M04 Remote Side-Channel and Fault Attacks in FPGAs
The shared FPGA platform in the cloud is based on the concept that the FPGA real estate can be shared among various users, probably event at different privilege levels. Such multi-tenancy comes with new security challenges, in which one user, while being completely logically isolated from another, can cause security breaches to another user on the same FPGA. In addition, such a hardware security vulnerability does not require physical access to the hardware to perform measurements or fault attacks, hence it can be done completely remotely. The main objective of this tutorial, which consists of the three components of in-depth lecture, live demo and hands-on experience is to introduce the new challenges coming from sharing FPGAs in both cloud as well as state of the art heterogeneous Systems on Chip (SoCs). It will explore the remote active and passive attacks at the electrical level for multi-tenant FPGAs in the cloud and SoCs and discusses possible countermeasures to deal with such security vulnerabilities.
The first part of this tutorial is an in-depth lecture covering the new trends in design of heterogeneous FPGA-SoCs as well as sharing the FPGAs in the clouds and the associated security vulnerabilities. The lecture part is given by Mehdi Tahoori. In this part, the traditional side channel and fault attacks are reviewed. We also show how the power delivery network (PDN) on the chip, board and system level can be utilized as a side channel medium and how the legitimate programmable logic constructs of the FPGA can be exploited for side channel voltage fluctuation measurements as well as injecting faults on the PDN for fault attacks and denial of service. Also, various countermeasures in terms of offline bitstream checking and online approaches based on fencing and sandboxing will be covered.
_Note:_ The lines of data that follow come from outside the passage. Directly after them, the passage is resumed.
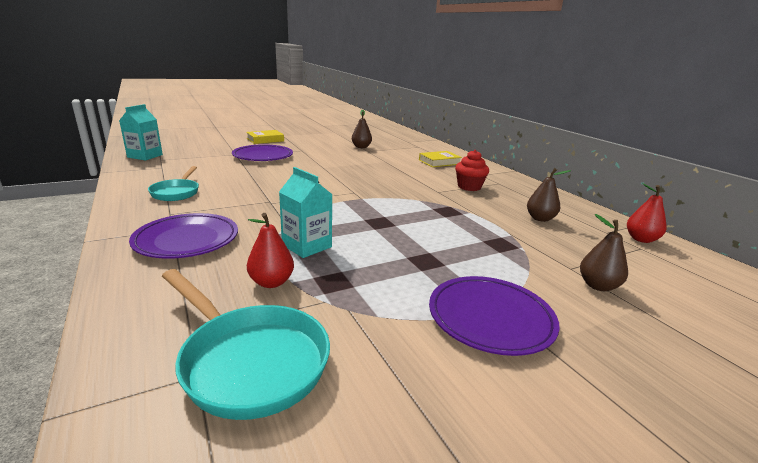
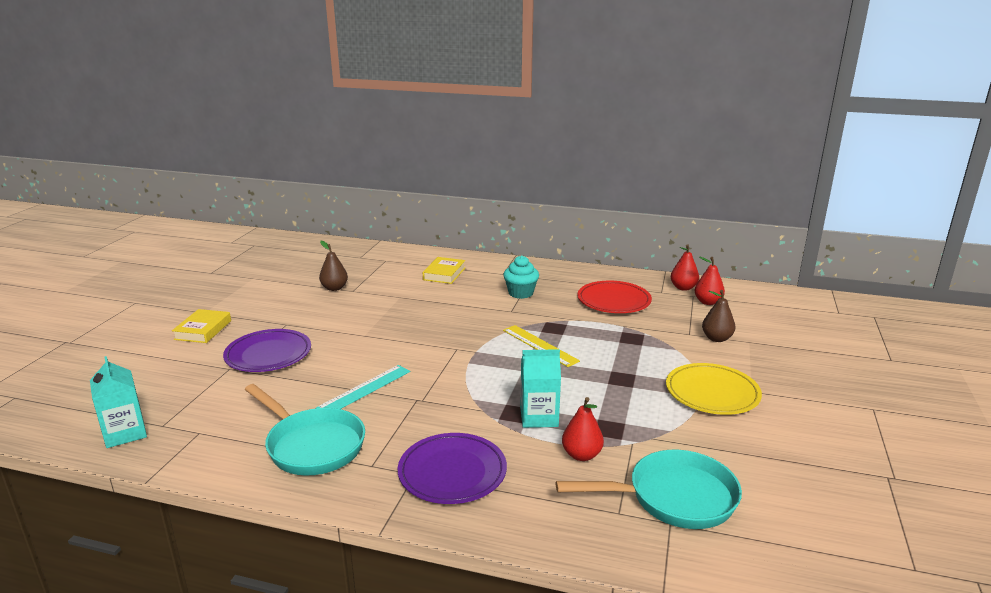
camera: 45 degrees left, 0 degrees up
(176, 192) = (311, 445): turquoise pan -> turquoise pan, size x1.59
(260, 185) = (365, 389): none -> turquoise ruler
(411, 214) = (539, 345): none -> yellow ruler
(469, 187) = (521, 293): red cupcake -> turquoise cupcake
(490, 318) = (712, 393): purple plate -> yellow plate
(540, 218) = (614, 301): brown pear -> red plate
(650, 259) = (707, 302): none -> red pear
In the second part of the tutorial, we present attacks live on recent cloud FPGAs, such as the Intel Stratix 10 and the Xilinx Virtex Ultrascale+. The respective attacks, which are Correlation Power Analysis as well as a Differential Fault Attack on the AES will be explained in details to the attendees, who will be able to learn how to derive secret AES keys from faulty ciphertexts and side-channel measurements in a real system. Moreover, we demonstrate how recent FPGAs can be crashed in a Denial-of-Service attack, making recovery without power cycling impossible. This part is administrated by Dennis Gnad and Jonas Krautter.
Finally, the third part is a hands-on experience using low cost Lattice iCE40-HX8K breakout boards together with a comprehensive graphical interface, which can be used to control various parameters of the measurement or fault injection process on the FPGA. On this platform, participants of the tutorial are able to perform the demonstrated attacks themselves and learn about the importance of the respective parameters as well as the details of the attacked implementation.